Saint Boniface is a city ward of Winnipeg that is the centre of much of the Franco-Manitoban community. It features such landmarks as the St. Boniface Cathedral, Boulevard Provencher, the Provencher Bridge, Esplanade Riel, St. Boniface Hospital, the Université de Saint-Boniface and the Royal Canadian Mint. It covers the southeast part of the city and includes le Vieux Saint-Boniface (Old St. Boniface), Norwood, Windsor Park, Southdale, Southland Park, Royalwood, Sage Creek and Island Lakes, plus a large industrial area. The ward is represented by Matt Allard, a member of Winnipeg City Council, and also corresponds to the neighbourhood clusters of St. Boniface East and West. The population was 54,201 according to the Canada 2011 Census.
==History==

Succeeding cultures of indigenous peoples lived in the area for thousands of years before European exploration. It was an area of historic Ojibwe occupation.
Fur traders and European mercenaries hired by Lord Selkirk to protect his fledgling Red River Colony were among the area's first European settlers. With the founding of a Roman Catholic mission in 1818, St Boniface began its role in Canadian religious, political and cultural history - as mother parish for many French settlements in Western Canada; as the birthplace of Louis Riel and fellow Métis who struggled to obtain favourable terms for Manitoba's entry into Confederation; and as a focus of resistance to controversial 1890 legislation to alter Manitoba's school system and abolish French as an official language in the province (see Manitoba Schools Question).
French-speaking religious orders, including the Sisters of Charity of Montreal (better known as the Grey Nuns), who arrived in 1844, founded the early educational, cultural and social-service institutions, such as St. Boniface Hospital, the first in Western Canada. Early French-speaking missionary Catholic priests in the region founded the Collège de Saint-Boniface (dating to 1818) to teach Latin and general humanities to the local boys; it is now the Université de Saint-Boniface.

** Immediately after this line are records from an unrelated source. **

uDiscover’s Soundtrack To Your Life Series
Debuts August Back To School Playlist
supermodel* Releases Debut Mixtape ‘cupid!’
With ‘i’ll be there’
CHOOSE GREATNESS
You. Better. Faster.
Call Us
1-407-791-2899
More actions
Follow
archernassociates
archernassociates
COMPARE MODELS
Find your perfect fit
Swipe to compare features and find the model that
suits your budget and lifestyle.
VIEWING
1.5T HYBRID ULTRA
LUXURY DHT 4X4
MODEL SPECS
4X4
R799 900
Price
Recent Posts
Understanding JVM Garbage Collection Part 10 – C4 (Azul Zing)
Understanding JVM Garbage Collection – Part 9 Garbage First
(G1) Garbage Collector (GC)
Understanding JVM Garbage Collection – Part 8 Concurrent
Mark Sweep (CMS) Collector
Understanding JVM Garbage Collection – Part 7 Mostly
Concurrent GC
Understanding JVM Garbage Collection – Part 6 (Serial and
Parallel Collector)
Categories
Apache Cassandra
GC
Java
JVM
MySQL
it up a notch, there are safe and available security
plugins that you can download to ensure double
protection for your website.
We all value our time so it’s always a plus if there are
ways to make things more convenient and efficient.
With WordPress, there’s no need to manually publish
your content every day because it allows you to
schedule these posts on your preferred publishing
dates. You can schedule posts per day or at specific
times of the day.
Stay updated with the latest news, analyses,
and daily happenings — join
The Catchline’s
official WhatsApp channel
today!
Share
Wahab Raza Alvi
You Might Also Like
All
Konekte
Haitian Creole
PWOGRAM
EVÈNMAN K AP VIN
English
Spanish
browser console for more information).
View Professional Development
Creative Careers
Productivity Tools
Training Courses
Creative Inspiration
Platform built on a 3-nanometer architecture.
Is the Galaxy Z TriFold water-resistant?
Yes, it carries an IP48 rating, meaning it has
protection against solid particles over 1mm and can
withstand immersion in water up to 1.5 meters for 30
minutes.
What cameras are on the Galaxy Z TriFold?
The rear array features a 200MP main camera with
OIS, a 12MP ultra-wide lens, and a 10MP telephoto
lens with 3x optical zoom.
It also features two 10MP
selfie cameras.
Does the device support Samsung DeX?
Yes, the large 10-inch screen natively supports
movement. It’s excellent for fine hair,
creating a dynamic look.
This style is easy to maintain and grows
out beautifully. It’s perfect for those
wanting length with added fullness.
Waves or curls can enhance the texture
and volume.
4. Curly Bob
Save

The early economy was oriented to agriculture. Industrialization arrived in the early 20th century. The Union Stockyards, developed 1912-13, became the largest livestock exchange in Canada and a center of the meat-packing and -processing industry. By the early 1900s, numerous light and heavy industries were established. St Boniface was incorporated as a town in 1883 and as a city in 1908.
In 1971, St. Boniface was amalgamated, along with several neighboring communities, into the City of Winnipeg.〔(【引用サイトリンク】title=Winnipeg: Government and Politics )〕 As one of the larger French communities outside Québec, it has often been a centre of struggles to preserve French-Canadian language and culture within Manitoba.